Stolen phones in California are set to become useless after senators in the state voted overwhelmingly in favour of a measure that would make the likes of Apple and Samsung include a compulsory kill switch inside phones.

Related: Minnesota makes kill switch mandatory for all smartphones

The measure passed by a vote of 27-8 and it has been sent to Governor Jerry Brown for his signature thus meaning that smartphone manufacturers are very likely to have to include the feature.

“Our goal is to swiftly take the wind out of the sails of thieves who have made the theft of smartphones one of the most prevalent street crimes,” Senator Mark Leno, a San Francisco Democrat who wrote the bill, said in a statement, according to Bloomberg.

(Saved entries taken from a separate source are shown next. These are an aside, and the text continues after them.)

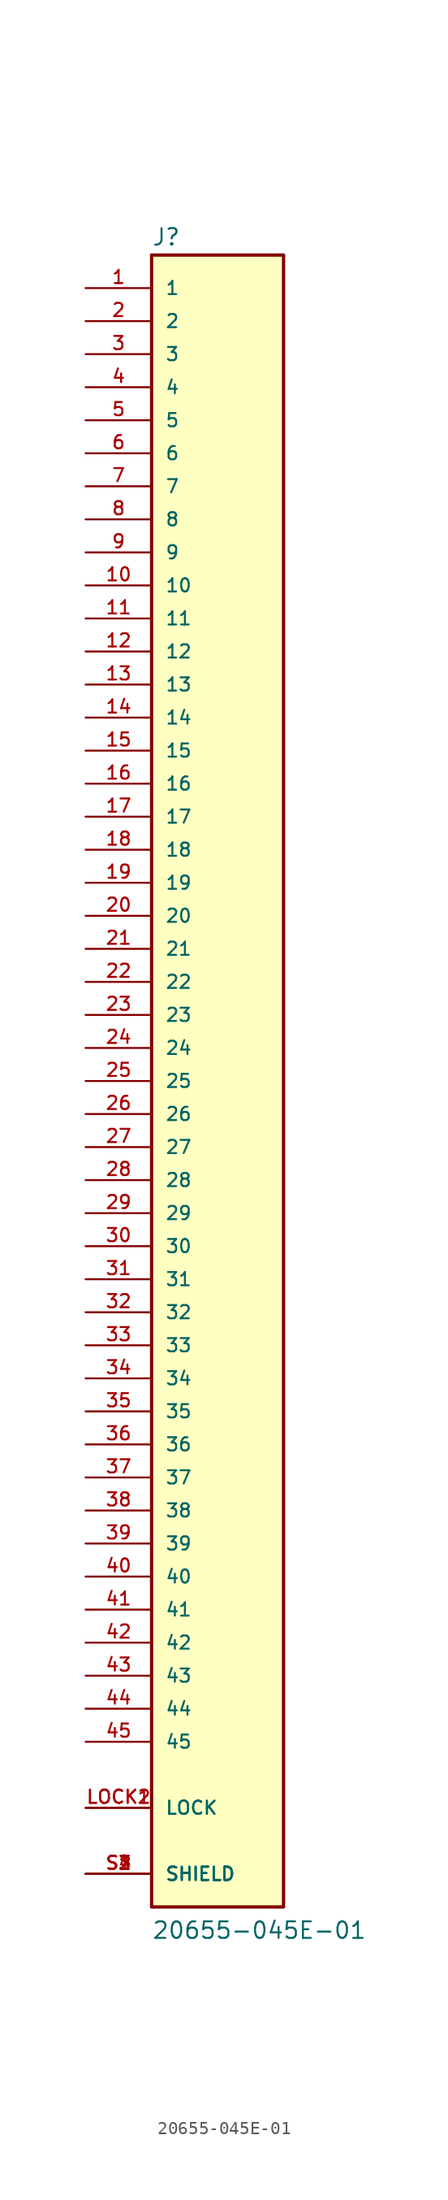
<source format=kicad_sym>
(kicad_symbol_lib
  (version 20211014)
  (generator kicad_symbol_editor)
  (symbol "20655-045E-01"
    (pin_names
      (offset 1.016))
    (property "Reference" "J"
      (at -5.08 64.135 0)
      (effects (font (size 1.27 1.27)) (justify bottom left)))
    (property "Value" "20655-045E-01"
      (at -5.08 -66.04 0)
      (effects (font (size 1.27 1.27)) (justify bottom left)))
    (symbol "20655-045E-01_0_0"
      (rectangle (start -5.08 -63.5) (end 5.08 63.5) (stroke (width 0.254)) (fill (type background)))
      (pin passive line (at -10.16 60.96 0) (length 5.08) (name "1" (effects (font (size 1.016 1.016)))) (number "1" (effects (font (size 1.016 1.016)))))
      (pin passive line (at -10.16 58.42 0) (length 5.08) (name "2" (effects (font (size 1.016 1.016)))) (number "2" (effects (font (size 1.016 1.016)))))
      (pin passive line (at -10.16 55.88 0) (length 5.08) (name "3" (effects (font (size 1.016 1.016)))) (number "3" (effects (font (size 1.016 1.016)))))
      (pin passive line (at -10.16 53.34 0) (length 5.08) (name "4" (effects (font (size 1.016 1.016)))) (number "4" (effects (font (size 1.016 1.016)))))
      (pin passive line (at -10.16 50.8 0) (length 5.08) (name "5" (effects (font (size 1.016 1.016)))) (number "5" (effects (font (size 1.016 1.016)))))
      (pin passive line (at -10.16 48.26 0) (length 5.08) (name "6" (effects (font (size 1.016 1.016)))) (number "6" (effects (font (size 1.016 1.016)))))
      (pin passive line (at -10.16 45.72 0) (length 5.08) (name "7" (effects (font (size 1.016 1.016)))) (number "7" (effects (font (size 1.016 1.016)))))
      (pin passive line (at -10.16 43.18 0) (length 5.08) (name "8" (effects (font (size 1.016 1.016)))) (number "8" (effects (font (size 1.016 1.016)))))
      (pin passive line (at -10.16 40.64 0) (length 5.08) (name "9" (effects (font (size 1.016 1.016)))) (number "9" (effects (font (size 1.016 1.016)))))
      (pin passive line (at -10.16 38.1 0) (length 5.08) (name "10" (effects (font (size 1.016 1.016)))) (number "10" (effects (font (size 1.016 1.016)))))
      (pin passive line (at -10.16 35.56 0) (length 5.08) (name "11" (effects (font (size 1.016 1.016)))) (number "11" (effects (font (size 1.016 1.016)))))
      (pin passive line (at -10.16 -60.96 0) (length 5.08) (name "SHIELD" (effects (font (size 1.016 1.016)))) (number "S1" (effects (font (size 1.016 1.016)))))
      (pin passive line (at -10.16 -60.96 0) (length 5.08) (name "SHIELD" (effects (font (size 1.016 1.016)))) (number "S2" (effects (font (size 1.016 1.016)))))
      (pin passive line (at -10.16 -60.96 0) (length 5.08) (name "SHIELD" (effects (font (size 1.016 1.016)))) (number "S3" (effects (font (size 1.016 1.016)))))
      (pin passive line (at -10.16 -60.96 0) (length 5.08) (name "SHIELD" (effects (font (size 1.016 1.016)))) (number "S4" (effects (font (size 1.016 1.016)))))
      (pin passive line (at -10.16 -55.88 0) (length 5.08) (name "LOCK" (effects (font (size 1.016 1.016)))) (number "LOCK1" (effects (font (size 1.016 1.016)))))
      (pin passive line (at -10.16 -55.88 0) (length 5.08) (name "LOCK" (effects (font (size 1.016 1.016)))) (number "LOCK2" (effects (font (size 1.016 1.016)))))
      (pin passive line (at -10.16 33.02 0) (length 5.08) (name "12" (effects (font (size 1.016 1.016)))) (number "12" (effects (font (size 1.016 1.016)))))
      (pin passive line (at -10.16 30.48 0) (length 5.08) (name "13" (effects (font (size 1.016 1.016)))) (number "13" (effects (font (size 1.016 1.016)))))
      (pin passive line (at -10.16 27.94 0) (length 5.08) (name "14" (effects (font (size 1.016 1.016)))) (number "14" (effects (font (size 1.016 1.016)))))
      (pin passive line (at -10.16 25.4 0) (length 5.08) (name "15" (effects (font (size 1.016 1.016)))) (number "15" (effects (font (size 1.016 1.016)))))
      (pin passive line (at -10.16 22.86 0) (length 5.08) (name "16" (effects (font (size 1.016 1.016)))) (number "16" (effects (font (size 1.016 1.016)))))
      (pin passive line (at -10.16 20.32 0) (length 5.08) (name "17" (effects (font (size 1.016 1.016)))) (number "17" (effects (font (size 1.016 1.016)))))
      (pin passive line (at -10.16 17.78 0) (length 5.08) (name "18" (effects (font (size 1.016 1.016)))) (number "18" (effects (font (size 1.016 1.016)))))
      (pin passive line (at -10.16 15.24 0) (length 5.08) (name "19" (effects (font (size 1.016 1.016)))) (number "19" (effects (font (size 1.016 1.016)))))
      (pin passive line (at -10.16 12.7 0) (length 5.08) (name "20" (effects (font (size 1.016 1.016)))) (number "20" (effects (font (size 1.016 1.016)))))
      (pin passive line (at -10.16 10.16 0) (length 5.08) (name "21" (effects (font (size 1.016 1.016)))) (number "21" (effects (font (size 1.016 1.016)))))
      (pin passive line (at -10.16 7.62 0) (length 5.08) (name "22" (effects (font (size 1.016 1.016)))) (number "22" (effects (font (size 1.016 1.016)))))
      (pin passive line (at -10.16 5.08 0) (length 5.08) (name "23" (effects (font (size 1.016 1.016)))) (number "23" (effects (font (size 1.016 1.016)))))
      (pin passive line (at -10.16 2.54 0) (length 5.08) (name "24" (effects (font (size 1.016 1.016)))) (number "24" (effects (font (size 1.016 1.016)))))
      (pin passive line (at -10.16 0.0 0) (length 5.08) (name "25" (effects (font (size 1.016 1.016)))) (number "25" (effects (font (size 1.016 1.016)))))
      (pin passive line (at -10.16 -2.54 0) (length 5.08) (name "26" (effects (font (size 1.016 1.016)))) (number "26" (effects (font (size 1.016 1.016)))))
      (pin passive line (at -10.16 -5.08 0) (length 5.08) (name "27" (effects (font (size 1.016 1.016)))) (number "27" (effects (font (size 1.016 1.016)))))
      (pin passive line (at -10.16 -7.62 0) (length 5.08) (name "28" (effects (font (size 1.016 1.016)))) (number "28" (effects (font (size 1.016 1.016)))))
      (pin passive line (at -10.16 -10.16 0) (length 5.08) (name "29" (effects (font (size 1.016 1.016)))) (number "29" (effects (font (size 1.016 1.016)))))
      (pin passive line (at -10.16 -12.7 0) (length 5.08) (name "30" (effects (font (size 1.016 1.016)))) (number "30" (effects (font (size 1.016 1.016)))))
      (pin passive line (at -10.16 -15.24 0) (length 5.08) (name "31" (effects (font (size 1.016 1.016)))) (number "31" (effects (font (size 1.016 1.016)))))
      (pin passive line (at -10.16 -17.78 0) (length 5.08) (name "32" (effects (font (size 1.016 1.016)))) (number "32" (effects (font (size 1.016 1.016)))))
      (pin passive line (at -10.16 -20.32 0) (length 5.08) (name "33" (effects (font (size 1.016 1.016)))) (number "33" (effects (font (size 1.016 1.016)))))
      (pin passive line (at -10.16 -22.86 0) (length 5.08) (name "34" (effects (font (size 1.016 1.016)))) (number "34" (effects (font (size 1.016 1.016)))))
      (pin passive line (at -10.16 -25.4 0) (length 5.08) (name "35" (effects (font (size 1.016 1.016)))) (number "35" (effects (font (size 1.016 1.016)))))
      (pin passive line (at -10.16 -27.94 0) (length 5.08) (name "36" (effects (font (size 1.016 1.016)))) (number "36" (effects (font (size 1.016 1.016)))))
      (pin passive line (at -10.16 -30.48 0) (length 5.08) (name "37" (effects (font (size 1.016 1.016)))) (number "37" (effects (font (size 1.016 1.016)))))
      (pin passive line (at -10.16 -33.02 0) (length 5.08) (name "38" (effects (font (size 1.016 1.016)))) (number "38" (effects (font (size 1.016 1.016)))))
      (pin passive line (at -10.16 -35.56 0) (length 5.08) (name "39" (effects (font (size 1.016 1.016)))) (number "39" (effects (font (size 1.016 1.016)))))
      (pin passive line (at -10.16 -38.1 0) (length 5.08) (name "40" (effects (font (size 1.016 1.016)))) (number "40" (effects (font (size 1.016 1.016)))))
      (pin passive line (at -10.16 -40.64 0) (length 5.08) (name "41" (effects (font (size 1.016 1.016)))) (number "41" (effects (font (size 1.016 1.016)))))
      (pin passive line (at -10.16 -43.18 0) (length 5.08) (name "42" (effects (font (size 1.016 1.016)))) (number "42" (effects (font (size 1.016 1.016)))))
      (pin passive line (at -10.16 -45.72 0) (length 5.08) (name "43" (effects (font (size 1.016 1.016)))) (number "43" (effects (font (size 1.016 1.016)))))
      (pin passive line (at -10.16 -48.26 0) (length 5.08) (name "44" (effects (font (size 1.016 1.016)))) (number "44" (effects (font (size 1.016 1.016)))))
      (pin passive line (at -10.16 -50.8 0) (length 5.08) (name "45" (effects (font (size 1.016 1.016)))) (number "45" (effects (font (size 1.016 1.016))))))))
</source>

Smartphone theft in California is among one of the highest levels in the US with more than 65 per cent of all robberies in San Francisco involving a mobile device and the number rising to 75 per cent in Oakland, according to Leno.

The bill means that all smartphones have a prompt when being initially setup that requests that owners allow the technology as default as in the long run it will help to avoid the pitfalls of smartphone robbery.

Minnesota became the first US state to introduce a kill switch back in May with Illinois likely to follow the two states as the next in line and Minnesota has already made it clear any phone made after 1 July 2015 will contain the technology.

The savings made by the implementation of the kill switch could be passed on to consumers in the way of money not spent on replacement phones or forking out for premium insurance.

Related: Could smartphone kill switches save consumers billions?

Research from Dr. William Duckworth at Creighton University predicts that it could save phone owners $2.6 billion [£1.55 billion] a year and if this is the case it won’t be long until the technology is demanded on this side of the pond.